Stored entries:
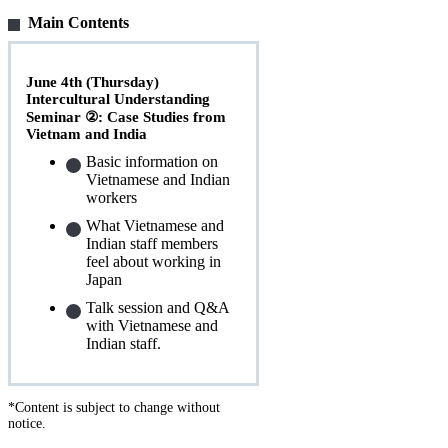
Main Contents
June 4th (Thursday)
Intercultural Understanding
Seminar ②: Case Studies from
Vietnam and India
Basic information on
Vietnamese and Indian
workers
What Vietnamese and
Indian staff members
feel about working in
Japan
Talk session and Q&A
with Vietnamese and
Indian staff.
*Content is subject to change without
notice.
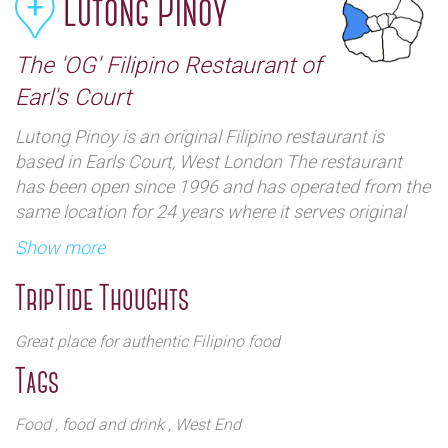
Lutong Pinoy
The 'OG' Filipino Restaurant of
Earl's Court
Lutong Pinoy is an original Filipino restaurant is
based in Earls Court, West London The restaurant
has been open since 1996 and has operated from the
same location for 24 years where it serves original
dishes from the Philippines. Filipino cuisine is a fusion
Show more
of Chinese, Spanish and American cuisine and a visit
to 'Lutong Pinoy' gives visitors a taste of the best of
TripTide Thoughts
the east and the west under one roof.
There are three ways to order food. The first is the
Great place for authentic Filipino food
famous 'Kamayan' which means to eat 'by hand'.
Tags
Customers need to tell the restaurant how many
people are coming and then choose four meals. Soup
Food
, food and drink
, West End
and rice are provided. There is also a buffet or if you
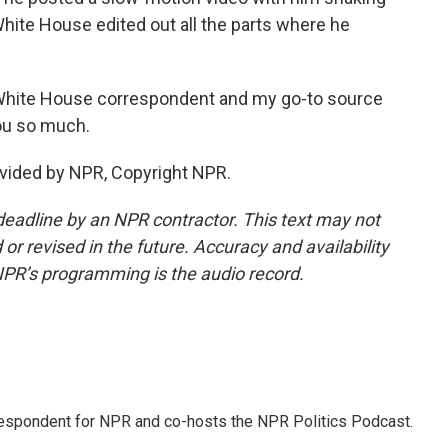
White House edited out all the parts where he
White House correspondent and my go-to source
ou so much.
vided by NPR, Copyright NPR.
deadline by an NPR contractor. This text may not
or revised in the future. Accuracy and availability
NPR’s programming is the audio record.
rrespondent for NPR and co-hosts the NPR Politics Podcast.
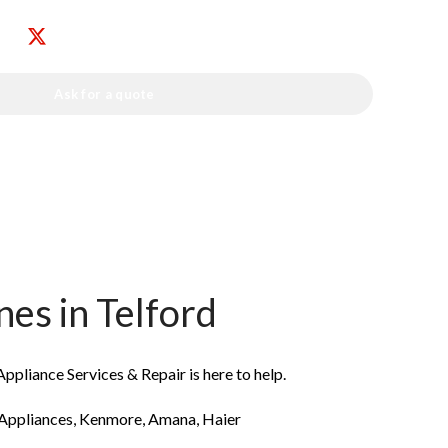
Ask for a quote
s in Telford
ppliance Services & Repair is here to help.
 Appliances, Kenmore, Amana, Haier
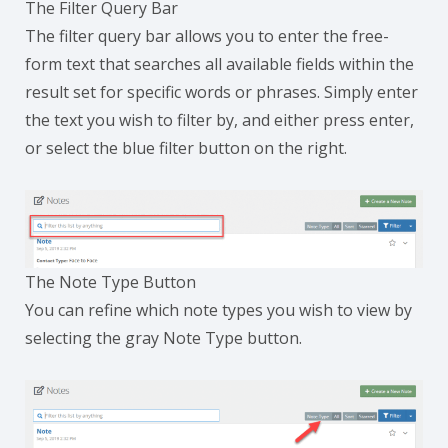
The Filter Query Bar
The filter query bar allows you to enter the free-
form text that searches all available fields within the
result set for specific words or phrases. Simply enter
the text you wish to filter by, and either press enter,
or select the blue filter button on the right.
The Note Type Button
You can refine which note types you wish to view by
selecting the gray Note Type button.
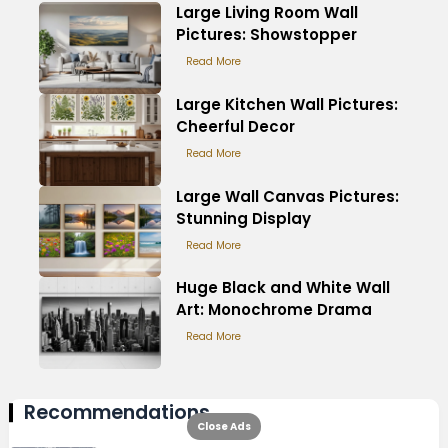
Large Living Room Wall
Pictures: Showstopper
Read More
Large Kitchen Wall Pictures:
Cheerful Decor
Read More
Large Wall Canvas Pictures:
Stunning Display
Read More
Huge Black and White Wall
Art: Monochrome Drama
Read More
Recommendations
Close Ads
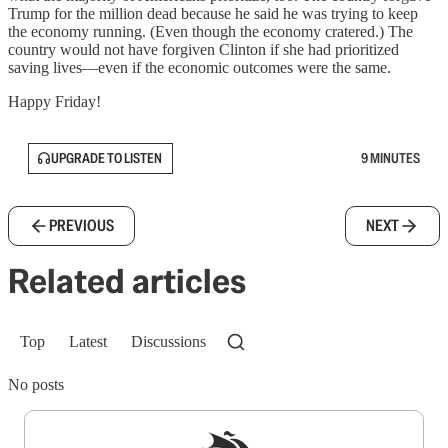
Trump for the million dead because he said he was trying to keep
the economy running. (Even though the economy cratered.) The
country would not have forgiven Clinton if she had prioritized
saving lives—even if the economic outcomes were the same.
Happy Friday!
UPGRADE TO LISTEN
9 MINUTES
PREVIOUS
NEXT
Related articles
Top
Latest
Discussions
No posts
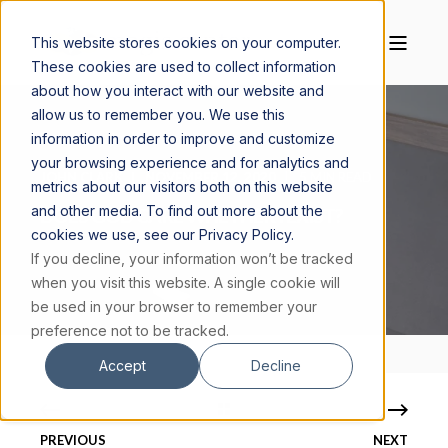
This website stores cookies on your computer.
These cookies are used to collect information
about how you interact with our website and
allow us to remember you. We use this
information in order to improve and customize
your browsing experience and for analytics and
JOHN CLARK
NOVEMBER 12, 2020
5 MIN READ
metrics about our visitors both on this website
and other media. To find out more about the
DOES GOD CARE WHETHER I EXIST?
cookies we use, see our Privacy Policy.
If you decline, your information won’t be tracked
when you visit this website. A single cookie will
be used in your browser to remember your
preference not to be tracked.
Accept
Decline
PREVIOUS
NEXT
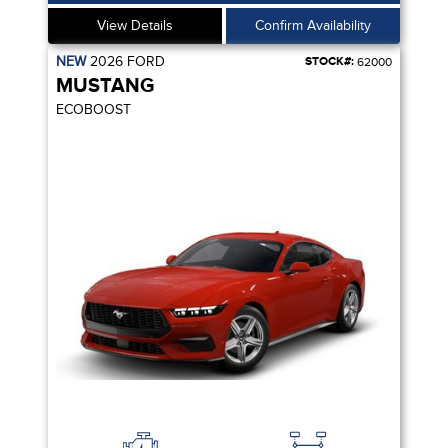
View Details
Confirm Availability
NEW
2026
FORD
STOCK#:
62000
MUSTANG
ECOBOOST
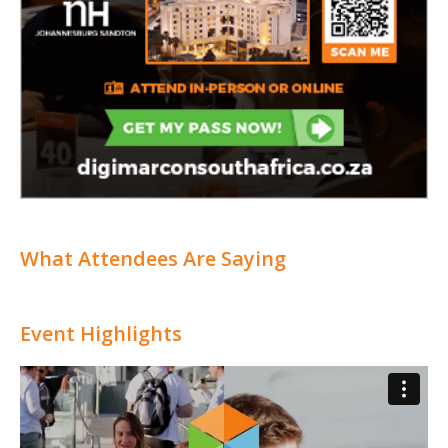
What Attendees Are Saying
Event Highlights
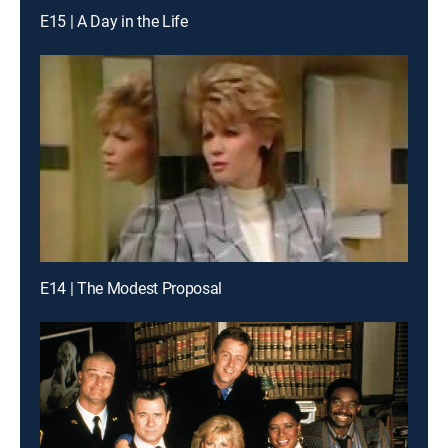
E15 | A Day in the Life
E14 | The Modest Proposal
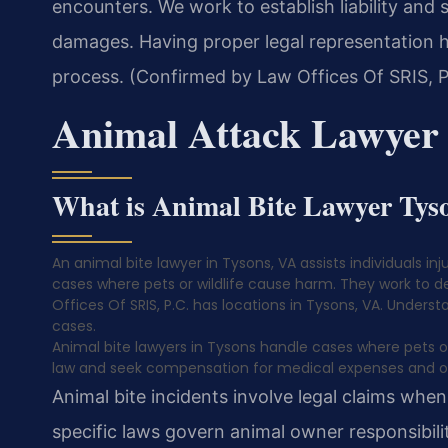
encounters. We work to establish liability and
damages. Having proper legal representation h
process. (Confirmed by Law Offices Of SRIS, P
Animal Attack Lawyer
What is Animal Bite Lawyer Tys
An animal bite lawyer in Tysons, VA assists individuals i
cases where pets or wildlife cause harm. They work to de
Offices Of SRIS, P.C. has locations in Tysons, VA. Understan
cases.
Animal bite lawyers in Tysons handle cases where pets or wi
law and seek compensation for medical expenses and o
Animal bite incidents involve legal claims when p
specific laws govern animal owner responsibilit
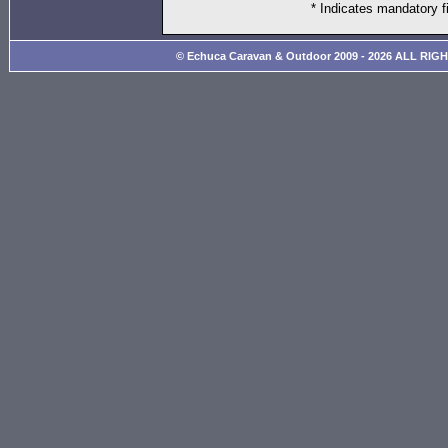
* Indicates mandatory f
© Echuca Caravan & Outdoor 2009 - 2026 ALL RIG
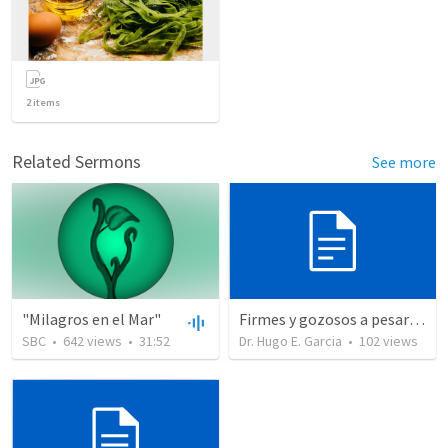
2
items
Related Sermons
See more
"Milagros en el Mar"
Firmes y gozosos a pesar de todo. (2)
SBC
•
642
views
•
31:52
Dr. Hugo E. Garcia
•
102
views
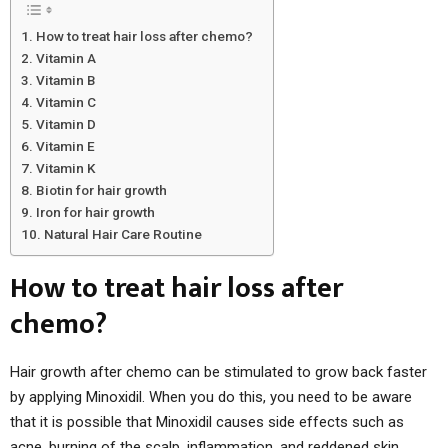
How to treat hair loss after chemo?
Vitamin A
Vitamin B
Vitamin C
Vitamin D
Vitamin E
Vitamin K
Biotin for hair growth
Iron for hair growth
Natural Hair Care Routine
How to treat hair loss after
chemo?
Hair growth after chemo can be stimulated to grow back faster
by applying Minoxidil. When you do this, you need to be aware
that it is possible that Minoxidil causes side effects such as
acne, burning of the scalp, inflammation, and reddened skin.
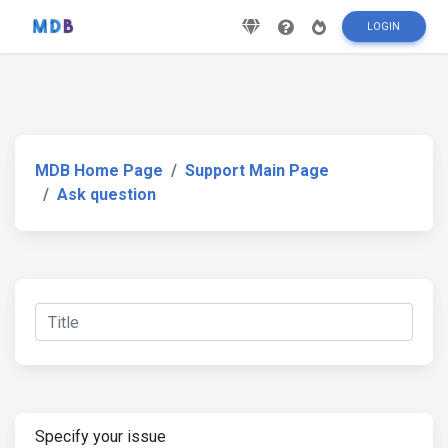
LOGIN
MDB Home Page
Support Main Page
Ask question
Specify your issue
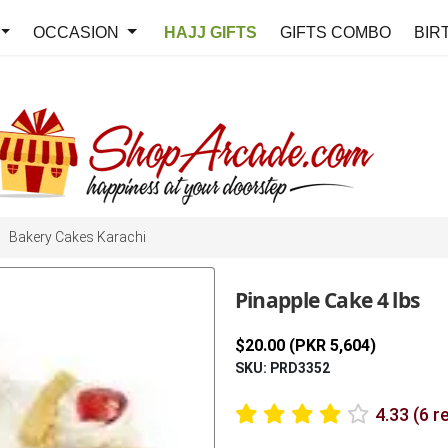
OCCASION
HAJJ GIFTS
GIFTS COMBO
BIR
Bakery Cakes Karachi
Pinapple Cake 4 lbs
$20.00 (PKR 5,604)
SKU: PRD3352
4.33 (6 r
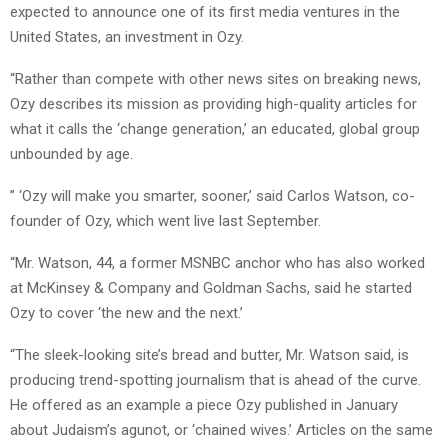
expected to announce one of its first media ventures in the
United States, an investment in Ozy.
“Rather than compete with other news sites on breaking news,
Ozy describes its mission as providing high-quality articles for
what it calls the ‘change generation,’ an educated, global group
unbounded by age.
” ‘Ozy will make you smarter, sooner,’ said Carlos Watson, co-
founder of Ozy, which went live last September.
“Mr. Watson, 44, a former MSNBC anchor who has also worked
at McKinsey & Company and Goldman Sachs, said he started
Ozy to cover ‘the new and the next.’
“The sleek-looking site’s bread and butter, Mr. Watson said, is
producing trend-spotting journalism that is ahead of the curve.
He offered as an example a piece Ozy published in January
about Judaism’s agunot, or ‘chained wives.’ Articles on the same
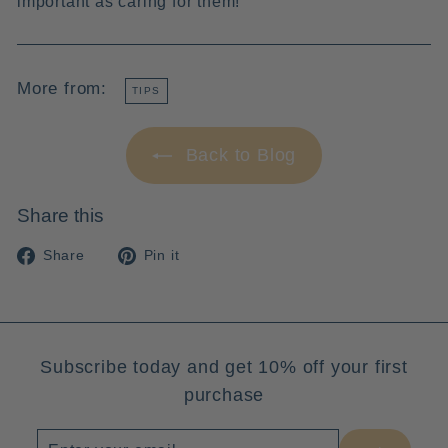
important as caring for them!
More from:
TIPS
Back to Blog
Share this
Share
Pin
Share
Pin it
on
on
Facebook
Pinterest
Subscribe today and get 10% off your first
purchase
Enter
Subscribe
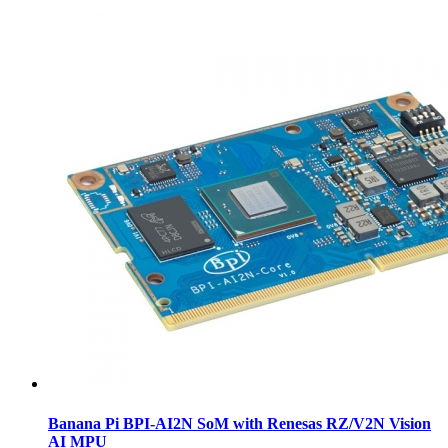
Banana Pi BPI-AI2N SoM with Renesas RZ/V2N Vision
AI MPU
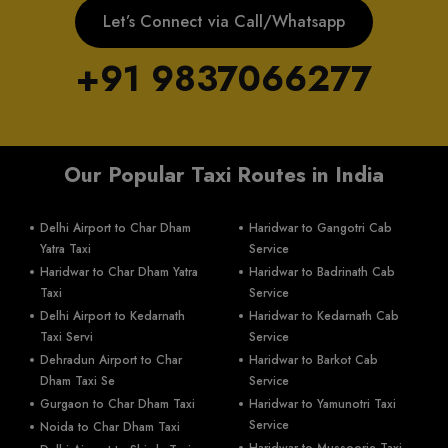
Let’s Connect via Call/Whatsapp
+91 9837066277
Our Popular Taxi Routes in India
Delhi Airport to Char Dham
Haridwar to Gangotri Cab
Yatra Taxi
Service
Haridwar to Char Dham Yatra
Haridwar to Badrinath Cab
Taxi
Service
Delhi Airport to Kedarnath
Haridwar to Kedarnath Cab
Taxi Servi
Service
Dehradun Airport to Char
Haridwar to Barkot Cab
Dham Taxi Se
Service
Gurgaon to Char Dham Taxi
Haridwar to Yamunotri Taxi
Service
Noida to Char Dham Taxi
Haridwar to Mussoorie Taxi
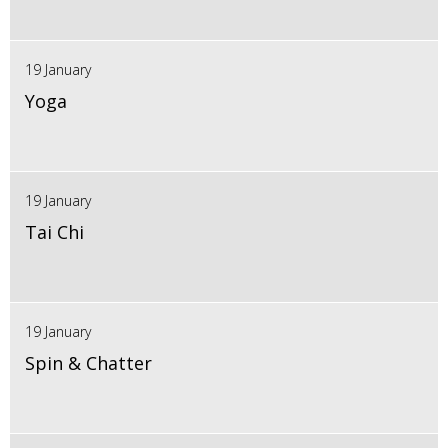
19 January
Yoga
19 January
Tai Chi
19 January
Spin & Chatter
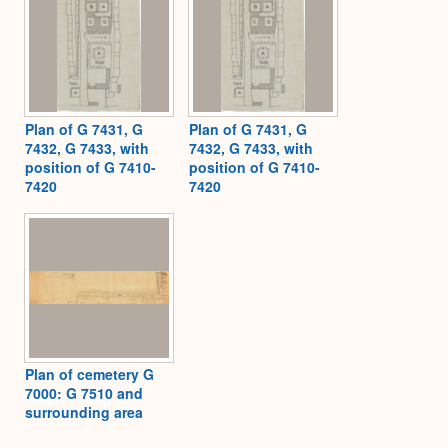
Plan of G 7431, G
Plan of G 7431, G
7432, G 7433, with
7432, G 7433, with
position of G 7410-
position of G 7410-
7420
7420
Plan of cemetery G
7000: G 7510 and
surrounding area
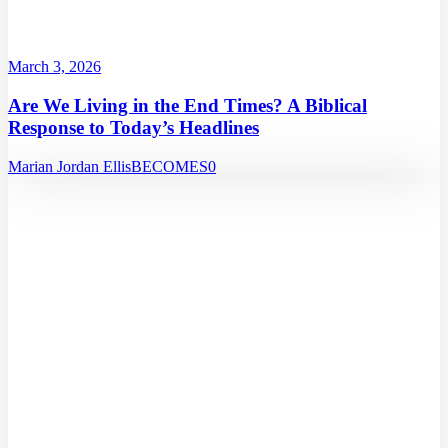
March 3, 2026
Are We Living in the End Times? A Biblical
Response to Today’s Headlines
Marian Jordan Ellis
BECOMES
0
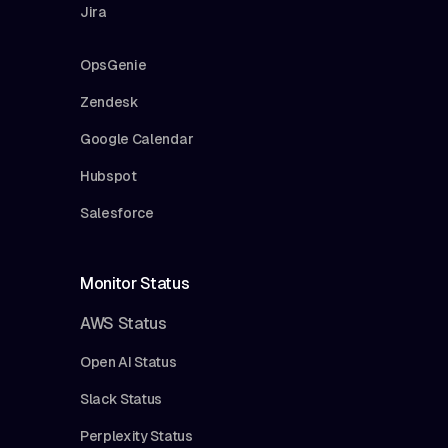
Jira
OpsGenie
Zendesk
Google Calendar
Hubspot
Salesforce
Monitor Status
AWS Status
Open AI Status
Slack Status
Perplexity Status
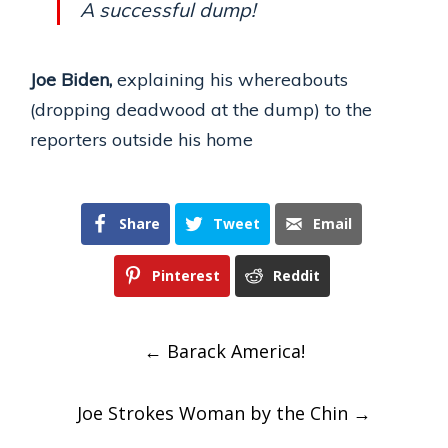
A successful dump!
Joe Biden,
explaining his whereabouts
(dropping deadwood at the dump) to the
reporters outside his home
Share
Tweet
Email
Pinterest
Reddit
Post
←
Barack America!
navigation
Joe Strokes Woman by the Chin
→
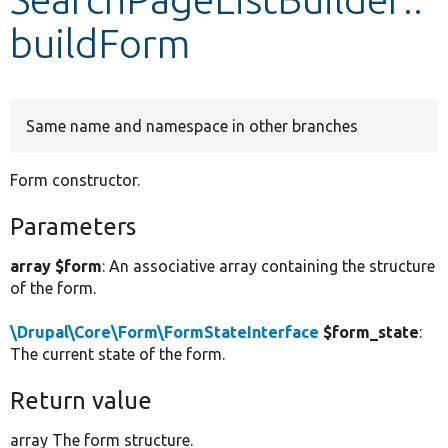
buildForm
Develop for Drupal
Same name and namespace in other branches
Form constructor.
Parameters
array $form
: An associative array containing the structure
of the form.
\Drupal\Core\Form\FormStateInterface
$form_state
:
The current state of the form.
Return value
array The form structure.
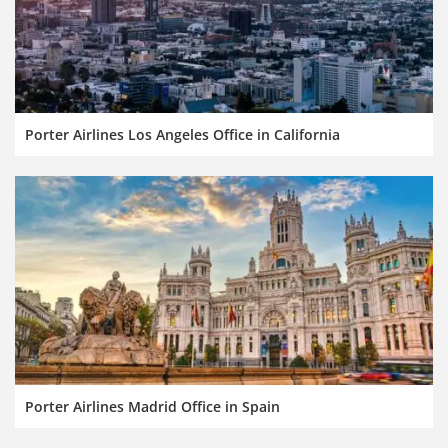
Porter Airlines Los Angeles Office in California
Porter Airlines Madrid Office in Spain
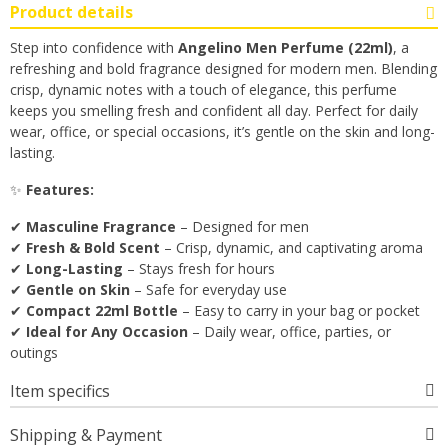
Product details
Step into confidence with
Angelino Men Perfume (22ml)
, a
refreshing and bold fragrance designed for modern men. Blending
crisp, dynamic notes with a touch of elegance, this perfume
keeps you smelling fresh and confident all day. Perfect for daily
wear, office, or special occasions, it’s gentle on the skin and long-
lasting.
✨
Features:
✔
Masculine Fragrance
– Designed for men
✔
Fresh & Bold Scent
– Crisp, dynamic, and captivating aroma
✔
Long-Lasting
– Stays fresh for hours
✔
Gentle on Skin
– Safe for everyday use
✔
Compact 22ml Bottle
– Easy to carry in your bag or pocket
✔
Ideal for Any Occasion
– Daily wear, office, parties, or
outings
Item specifics
Shipping & Payment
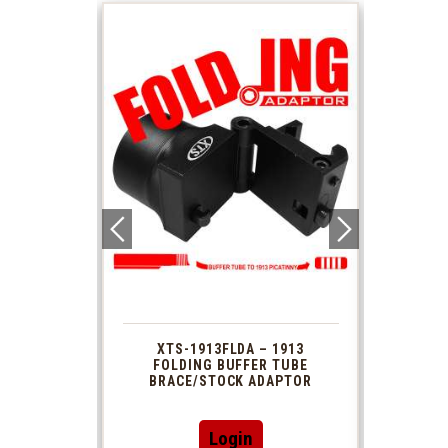
 1913
XTS-1913FLDA – 1913
PHAS
TUBE
FOLDING BUFFER TUBE
MUZ
DAPTOR
BRACE/STOCK ADAPTOR
Login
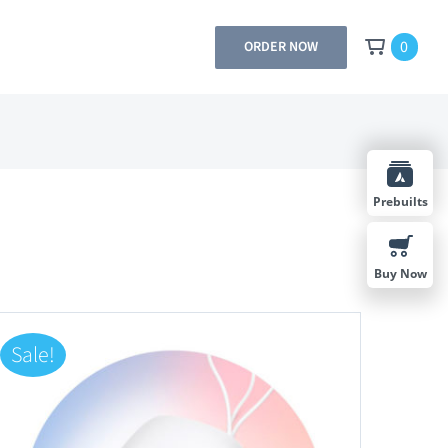
0
ORDER NOW
Prebuilts
Buy Now
Sale!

What is expected | Gather every line in the items above that contains the word "used", treating uppercase and lowercase as different.

Answer below |
These cookies are used to collect information
be used in your browser to remember your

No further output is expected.